● **Exercise directions**
Without the images, set down each entry exactly.
=======
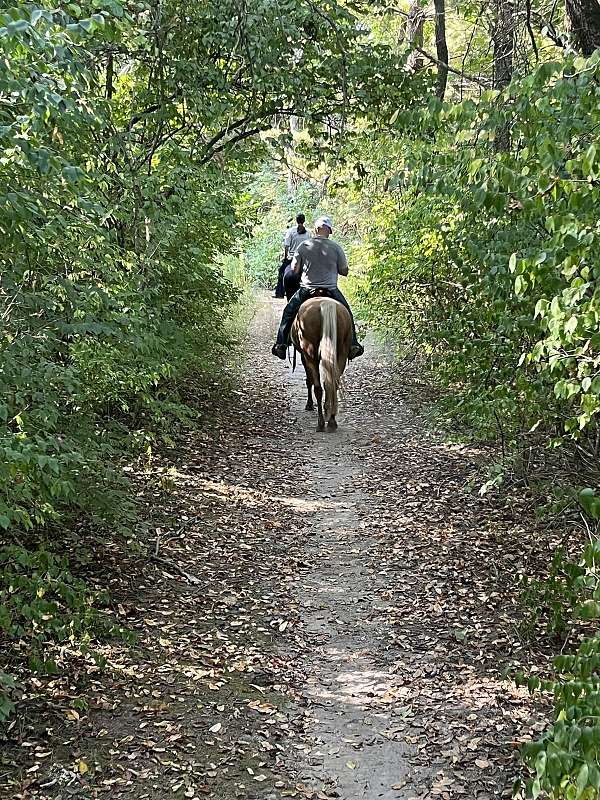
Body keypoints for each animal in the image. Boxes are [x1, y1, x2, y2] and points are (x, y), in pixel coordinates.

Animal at [290, 296, 352, 432]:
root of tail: (325, 303)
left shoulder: (304, 356)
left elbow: (309, 381)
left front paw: (309, 405)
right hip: (341, 353)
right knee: (333, 384)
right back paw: (332, 421)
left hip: (310, 354)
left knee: (318, 388)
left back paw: (321, 423)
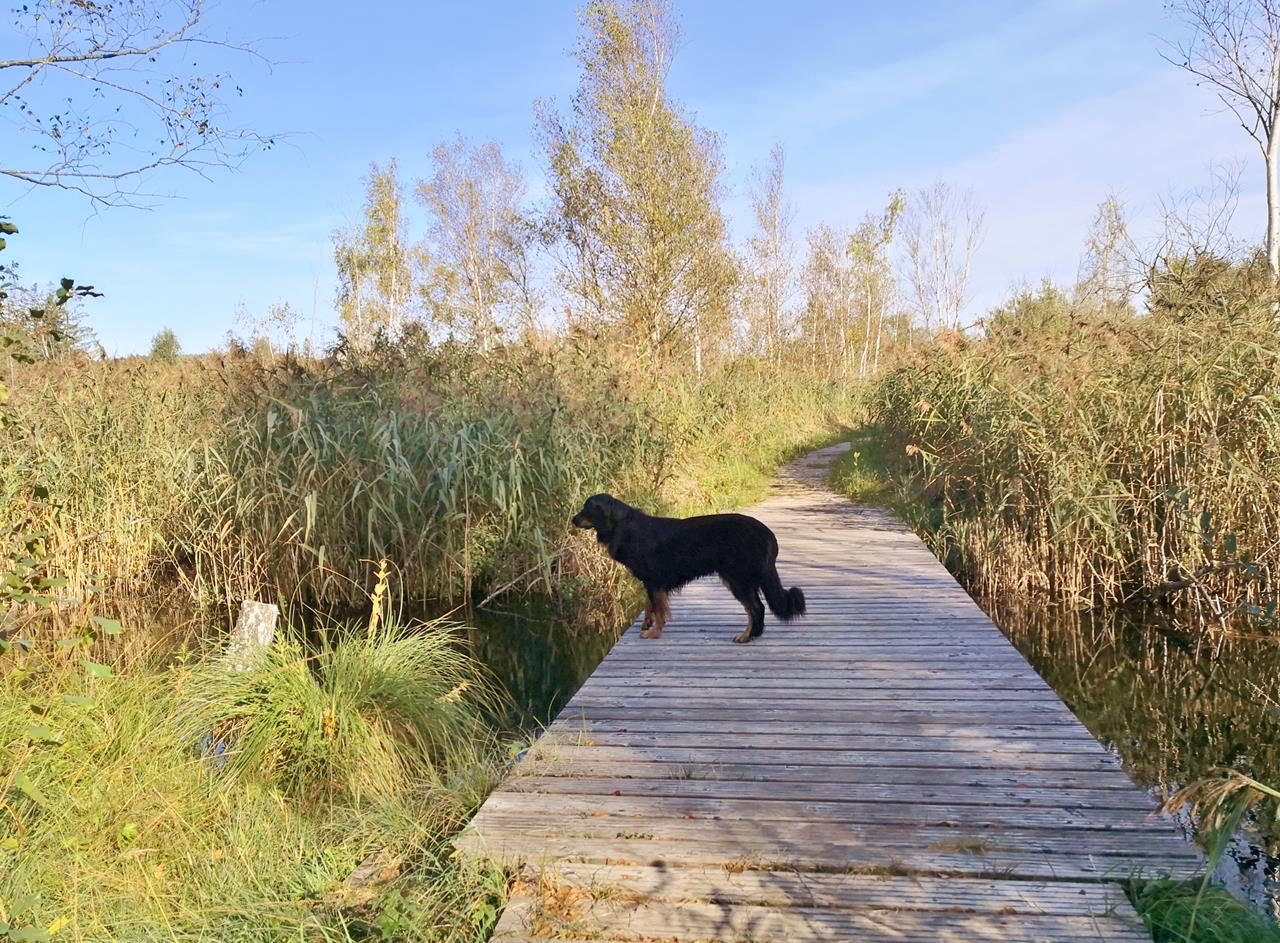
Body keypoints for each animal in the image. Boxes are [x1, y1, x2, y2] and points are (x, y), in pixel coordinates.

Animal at [573, 493, 803, 639]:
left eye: (586, 508)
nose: (573, 520)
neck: (623, 525)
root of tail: (767, 534)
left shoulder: (654, 581)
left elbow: (659, 610)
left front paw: (654, 632)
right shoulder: (652, 582)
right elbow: (650, 606)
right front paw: (647, 624)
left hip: (737, 579)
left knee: (755, 608)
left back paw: (746, 636)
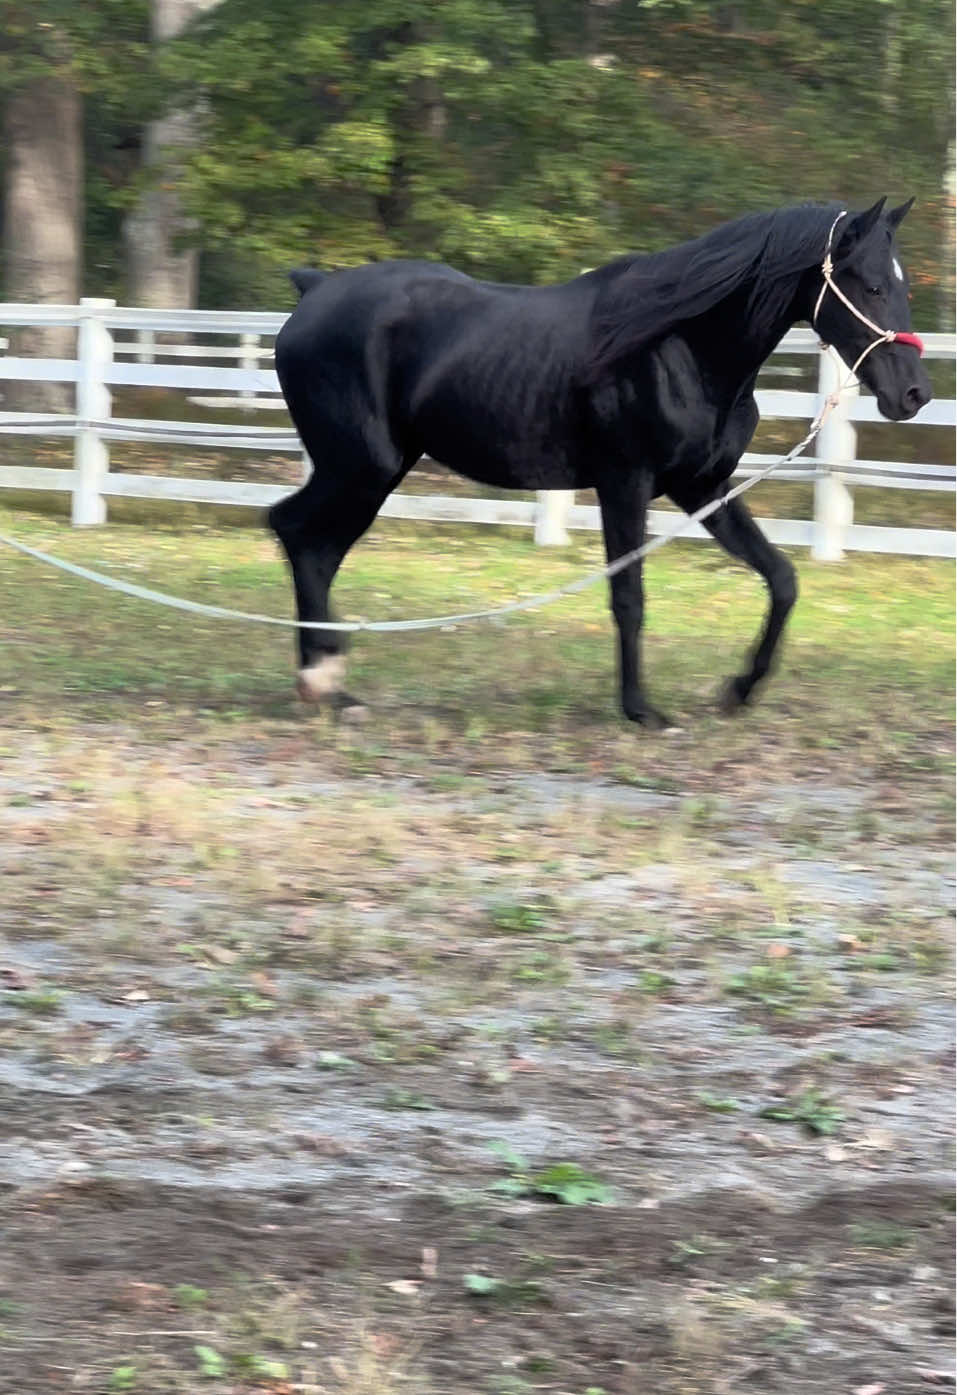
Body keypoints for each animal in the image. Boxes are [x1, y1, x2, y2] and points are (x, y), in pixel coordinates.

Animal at [269, 197, 931, 726]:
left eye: (901, 285)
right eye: (871, 284)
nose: (914, 395)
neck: (681, 347)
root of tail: (314, 289)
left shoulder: (703, 487)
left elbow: (782, 578)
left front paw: (737, 692)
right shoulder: (624, 484)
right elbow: (629, 597)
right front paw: (642, 710)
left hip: (373, 470)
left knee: (314, 546)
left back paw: (328, 684)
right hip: (362, 467)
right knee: (298, 533)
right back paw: (320, 680)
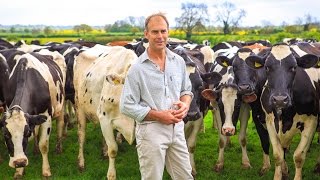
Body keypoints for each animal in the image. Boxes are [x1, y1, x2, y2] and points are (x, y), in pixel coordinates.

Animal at [0, 48, 65, 178]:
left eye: (26, 133)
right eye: (5, 134)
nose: (19, 162)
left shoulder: (46, 115)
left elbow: (43, 144)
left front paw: (46, 171)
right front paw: (19, 171)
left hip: (61, 104)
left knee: (60, 124)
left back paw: (58, 148)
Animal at [74, 44, 136, 179]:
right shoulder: (105, 119)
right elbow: (113, 149)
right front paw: (111, 175)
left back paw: (103, 151)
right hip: (79, 105)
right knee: (81, 135)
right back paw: (81, 162)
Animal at [246, 43, 318, 179]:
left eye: (294, 67)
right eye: (267, 68)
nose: (280, 100)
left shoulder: (312, 121)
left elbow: (299, 156)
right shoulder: (269, 121)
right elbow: (278, 155)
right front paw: (279, 175)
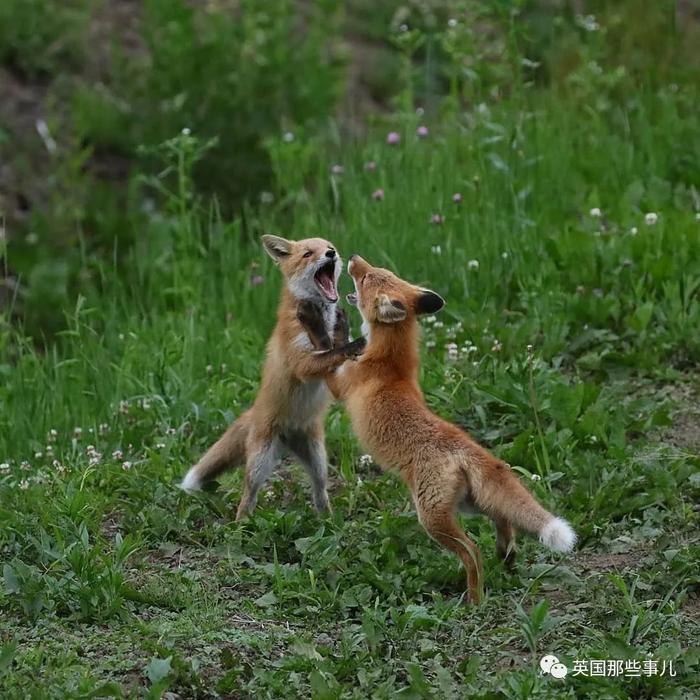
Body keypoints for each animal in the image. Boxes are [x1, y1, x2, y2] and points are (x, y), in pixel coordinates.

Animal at [180, 237, 364, 520]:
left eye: (328, 246)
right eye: (308, 254)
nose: (331, 253)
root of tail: (254, 411)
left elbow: (336, 347)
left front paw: (342, 330)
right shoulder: (301, 362)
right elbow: (330, 350)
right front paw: (342, 337)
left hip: (318, 461)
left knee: (320, 491)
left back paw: (329, 520)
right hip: (259, 464)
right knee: (247, 496)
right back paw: (241, 525)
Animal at [322, 256, 576, 600]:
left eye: (367, 278)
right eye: (378, 271)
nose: (353, 259)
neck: (390, 361)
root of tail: (467, 447)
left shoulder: (341, 384)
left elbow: (328, 355)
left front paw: (328, 329)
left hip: (433, 519)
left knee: (473, 552)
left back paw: (474, 599)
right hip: (469, 504)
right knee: (503, 518)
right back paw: (506, 554)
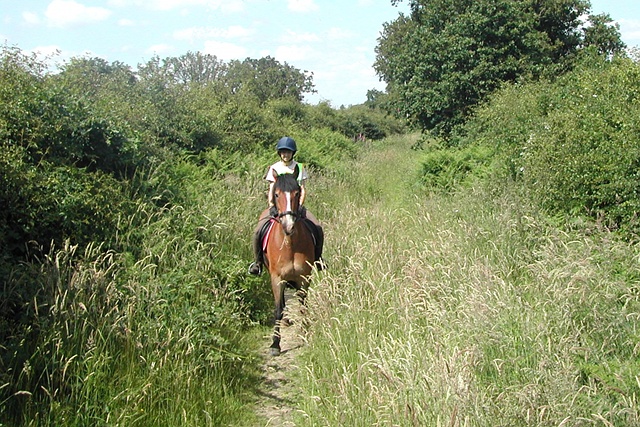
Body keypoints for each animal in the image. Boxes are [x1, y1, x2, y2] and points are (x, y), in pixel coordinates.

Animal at [262, 172, 318, 356]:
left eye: (297, 193)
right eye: (276, 194)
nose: (289, 225)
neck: (290, 244)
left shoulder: (304, 277)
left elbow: (303, 306)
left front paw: (305, 333)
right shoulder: (277, 278)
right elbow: (278, 309)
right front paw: (275, 344)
=======
● **Worked solution**
Body keypoints for each animal in the image. Boxes are [x1, y1, x2, y2] and points are (x, y), in pixel coordinates.

Animal at [290, 296, 352, 432]:
root of tail: (325, 303)
left shoulder: (304, 356)
left elbow: (309, 381)
left front paw: (309, 405)
right hip: (341, 353)
right knee: (333, 384)
right back paw: (332, 421)
left hip: (310, 354)
left knee: (318, 388)
left back paw: (321, 423)
Body keypoints for each animal in the image. Boxes are [x1, y1, x2, y2] and points are (x, y), in pixel coordinates.

Animal at [573, 493, 803, 639]:
left eye: (586, 508)
nose: (573, 520)
neck: (623, 525)
root of tail: (767, 534)
left shoulder: (654, 581)
left elbow: (659, 610)
left front paw: (654, 632)
right shoulder: (652, 582)
right elbow: (650, 606)
right front paw: (647, 624)
left hip: (737, 579)
left knee: (755, 608)
left back paw: (746, 636)
Body keypoints for each animal in the image. Boxes are [x1, y1, x2, y2] and points are (x, y), in pixel coordinates.

Animal at [269, 197, 931, 726]:
left eye: (901, 285)
right eye: (871, 284)
nose: (914, 395)
neck: (681, 347)
root of tail: (314, 289)
left shoulder: (703, 487)
left elbow: (782, 578)
left front paw: (737, 692)
right shoulder: (624, 484)
right elbow: (629, 597)
right front paw: (642, 710)
left hip: (373, 470)
left knee: (314, 546)
left back paw: (328, 684)
right hip: (362, 467)
right knee: (298, 533)
right back paw: (320, 680)
Body keypoints for each animal in the image. Boxes are [x1, y1, x2, y2] and points are (x, y), in pixel coordinates.

Animal at [0, 48, 65, 178]:
left eye: (26, 133)
right eye: (5, 134)
nose: (19, 162)
left shoulder: (46, 115)
left elbow: (43, 144)
left front paw: (46, 171)
right front paw: (19, 171)
left hip: (61, 104)
left knee: (60, 124)
left back paw: (58, 148)
Animal at [74, 44, 136, 179]:
right shoulder: (105, 119)
right elbow: (113, 149)
right front paw: (111, 175)
left back paw: (103, 151)
right hip: (79, 105)
right knee: (81, 135)
right back paw: (81, 162)
Animal at [246, 43, 318, 179]:
left eye: (294, 67)
right eye: (267, 68)
nose: (280, 100)
left shoulder: (312, 121)
left elbow: (299, 156)
right shoulder: (269, 121)
right elbow: (278, 155)
right front paw: (279, 175)
Body keypoints for each animal in the image. Boxes are [x1, y1, x2, y2] and points are (x, y), in pixel coordinates.

Animal at [180, 237, 364, 520]:
left eye: (328, 246)
right eye: (308, 254)
nose: (331, 253)
root of tail: (254, 411)
left elbow: (336, 347)
left front paw: (342, 330)
right shoulder: (301, 362)
right elbow: (330, 350)
right front paw: (342, 337)
left hip: (318, 461)
left knee: (320, 491)
left back paw: (329, 520)
right hip: (259, 464)
right knee: (247, 496)
right back paw: (241, 525)
Animal at [322, 256, 576, 600]:
left eye: (367, 278)
right eye: (378, 271)
nose: (353, 259)
neck: (390, 361)
root of tail: (467, 447)
left shoulder: (341, 384)
left elbow: (328, 355)
left front paw: (328, 329)
left hip: (433, 519)
left knee: (473, 552)
left back paw: (474, 599)
right hip: (469, 504)
right knee: (503, 518)
right back paw: (506, 554)
Body keypoints for each animal in the image. Boxes are [x1, y1, x2, y2] and points are (x, y), in pixel coordinates.

Animal at [262, 172, 318, 356]:
left eye: (297, 193)
right eye: (276, 194)
nose: (289, 225)
neck: (290, 244)
left shoulder: (304, 277)
left elbow: (303, 306)
left front paw: (305, 333)
right shoulder: (277, 278)
right elbow: (278, 309)
right front paw: (275, 344)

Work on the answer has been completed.